━━━ Given passage

21 thoughts on “Investing In Overpriced Markets (w/ Howard Marks) | Interview | Real Vision™”

  1. Wisdom and experience goes a long way in this market. I do, however disagree on the subprime bust. It was very visible.

    This next one is much trickier…as he said…it will
    require patience. It will happen, but how and when?

  2. You can't predict what will happen with the stock market, currencies, crypto, gold, real estate. All you can do is stay nimble and learn how to be self sufficient. But I like bold predictions

  3. This is absolutely fantastic. I had the great privilege and honor of watching Howard Marks chat with Seth Klarman live at the University of Pennsylvania's very own Annenberg Center. It was a lovely hour-long chat, and Klarman and Marks both expressed their extreme cautiousness apropos international equity markets.

━━━━━━

To do ->
A) In the comment thread on the Howard Marks interview, where did one commenter watch Howard Marks chat live with Seth Klarman?
B) Write out the portion of the comment thread on the Howard Marks interview starting with "2. You can't" and going on through "international equity markets.".
C) Carry the comment thread on the Howard Marks interview forward from its last sentence.

━━━ Information provided

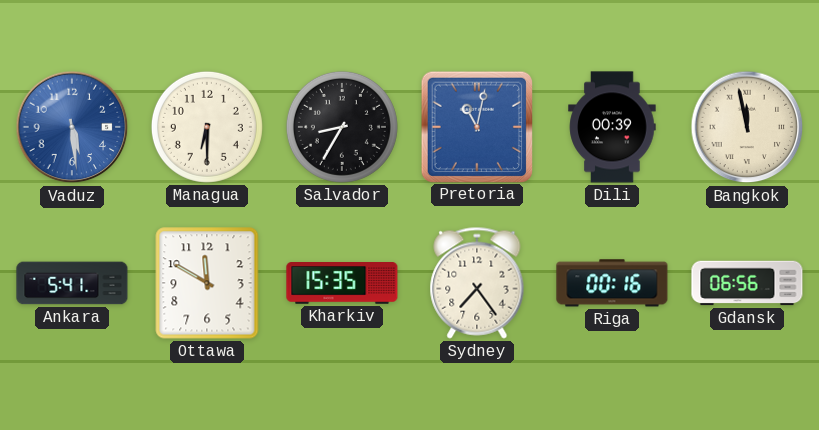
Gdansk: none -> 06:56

━━━━━━

Responses to the exercise ->
A) At the University of Pennsylvania's Annenberg Center.

B)
2. You can't predict what will happen with the stock market, currencies, crypto, gold, real estate. All you can do is stay nimble and learn how to be self sufficient. But I like bold predictions

  3. This is absolutely fantastic. I had the great privilege and honor of watching Howard Marks chat with Seth Klarman live at the University of Pennsylvania's very own Annenberg Center. It was a lovely hour-long chat, and Klarman and Marks both expressed their extreme cautiousness apropos international equity markets.

C)
  4. The markets are overprived, because of the central banks, not because of investors. Central banks could push it to infinity, the only question is: when does hyperinflation kick in? This might be a future experiment for central banks on their "future-to-do-experiment" list

  5. The markets maybe a little overpriced right now even with the down market of 2018. But I think with the influx of retail investors the markets will be volatile but pretty flat for a couple of years year over year until valuations catch up to prices. There will also be opportunities to pass the overall market in that time.

  6. Of all the value investors, I respect Howard Marks the most—even though I don’t invest in bonds. His words are pure wisdom.

  7. Howard Marks has very compelling and illuminating interviews on YouTube, unfortunately I would not categorize this as one of them given the jargon filled line of questioning.